Clara Lepard, who recently graduated in 2017 with a degree in zoology, showcased her undergraduate research on animal conservation efforts in East Africa and contributions to the global Snares to Wares art initiative. Joel Soler, a graduate student studying neuroscience, shared his latest findings on the effect lighting has on learning and memory.
"By showcasing research, we are able to give the MSU community a glimpse into the remarkable things our students are doing," said MSU Interim President John Engler. "Our reputation as a leading research university goes beyond our faculty and to our student body, and their current accomplishments are merely a preview of the impact they will have on the world."
Lepard, the 18th student in MSU's history to earn a Rhodes Scholarship, discussed Snares to Wares, which works with African youth to find raw metal materials poachers use to create animal traps and use them instead to create works of art. Not only is the program halting poachers' access to these metals, but it also provides artisans and local children with the opportunity to visit their national parks and conservation areas and gain a deeper appreciation for the animals and their role in the environment.
"Throughout my time at MSU, I've had the privilege to work on a variety of projects, but the Snares to Wares initiative has been the most meaningful," Lepard said. "No other project has been so deeply rooted in connecting the well-being of wildlife and human communities. This program has provided the framework for the rest of my career."
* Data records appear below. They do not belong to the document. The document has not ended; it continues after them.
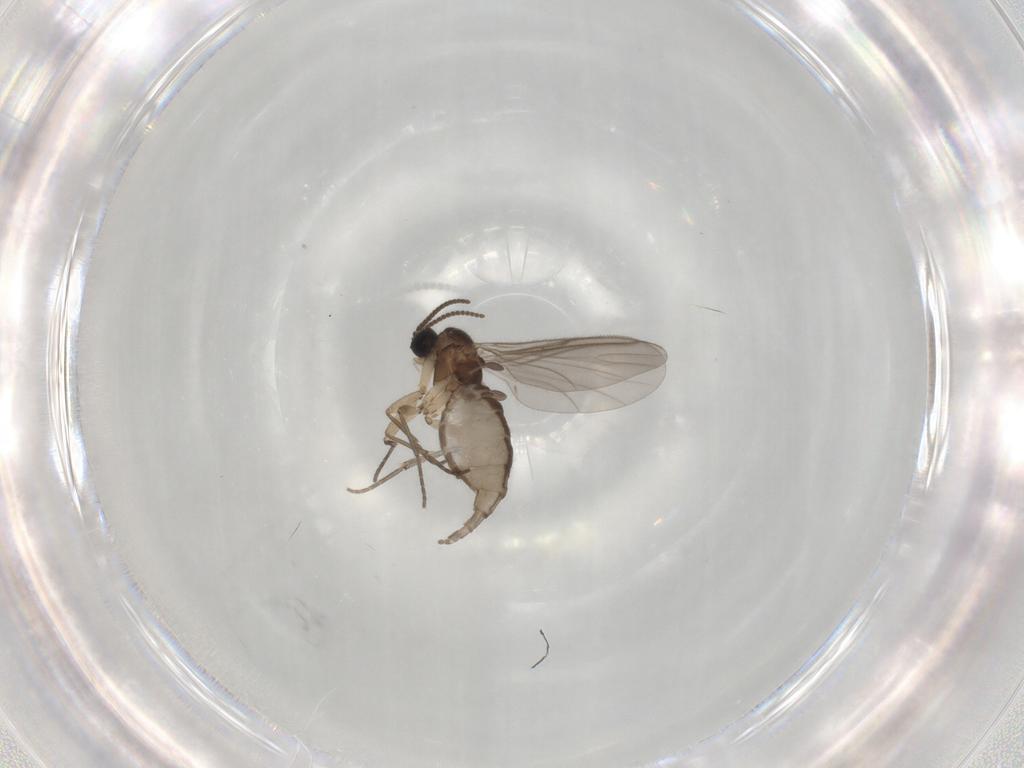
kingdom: Animalia
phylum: Arthropoda
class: Insecta
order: Diptera
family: Sciaridae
As an undergraduate in the College of Natural Science and Honors College, Lepard worked in six research labs and presented her findings twice at MSU's Undergraduate Research and Arts Forum. She worked with MSU's Research on the Ecology of Carnivores and their Prey Lab in Uganda studying how lions impact the behaviors of the species around them and the ecosystem as a whole. Lepard will begin her next academic chapter at Oxford University in October.
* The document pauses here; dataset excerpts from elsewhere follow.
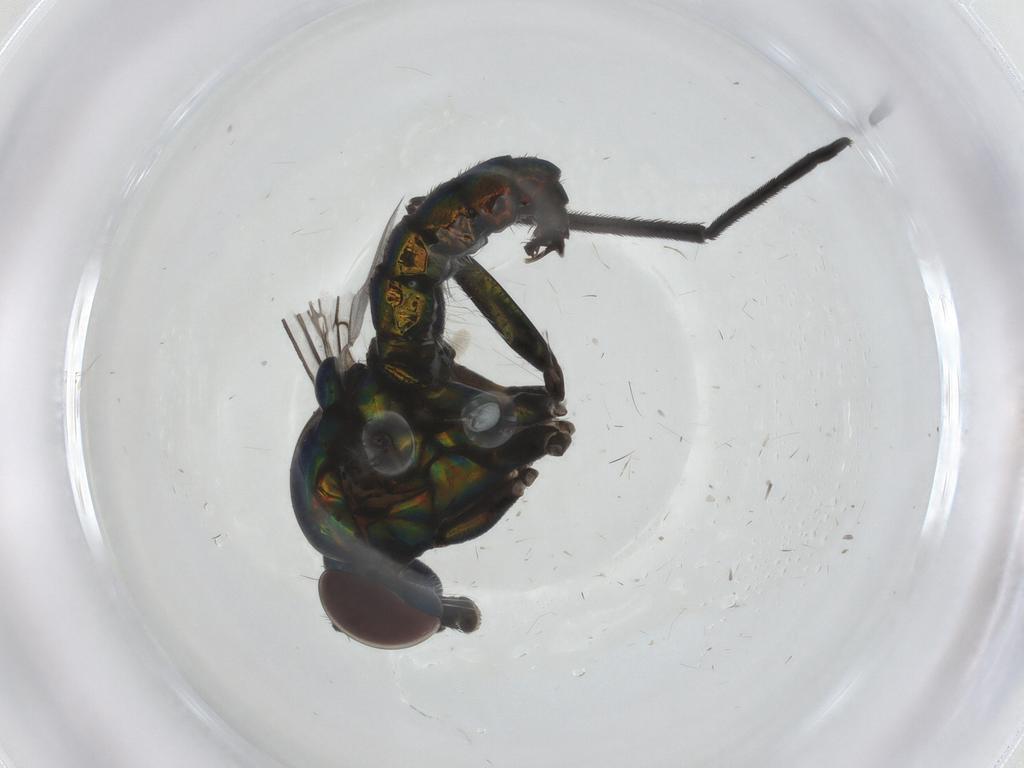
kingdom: Animalia
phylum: Arthropoda
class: Insecta
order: Diptera
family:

Soler came to MSU in 2015 through BEST, or Broadening Experiences in Scientific Training, an NIH-funded program that prepares doctoral students for careers outside academia through professional development and career-focused experiences.
Soler is studying how neural mechanisms respond to different environmental lighting conditions and how lighting may control learning and memory patterns. His research has received funding from National Institutes of Health and is the first to show that changes in environmental light leads to structural changes in the brain. Soler also is part of a focus group for the Society for Neuroscience and NIH that focuses on enhancing scientific rigor in neuroscience.
"When sunshine seems like a distant memory, people are more likely to suffer from Seasonal Affective Disorder," Soler said. "Our research aims to examine what exactly is going on in the brain when dim lighting conditions rule our days. We hope that our efforts spark the development of novel therapeutic strategies to reduce learning and memory deficits brought on by chronic dim lighting conditions."
Lepard and Soler were featured on a recent podcast.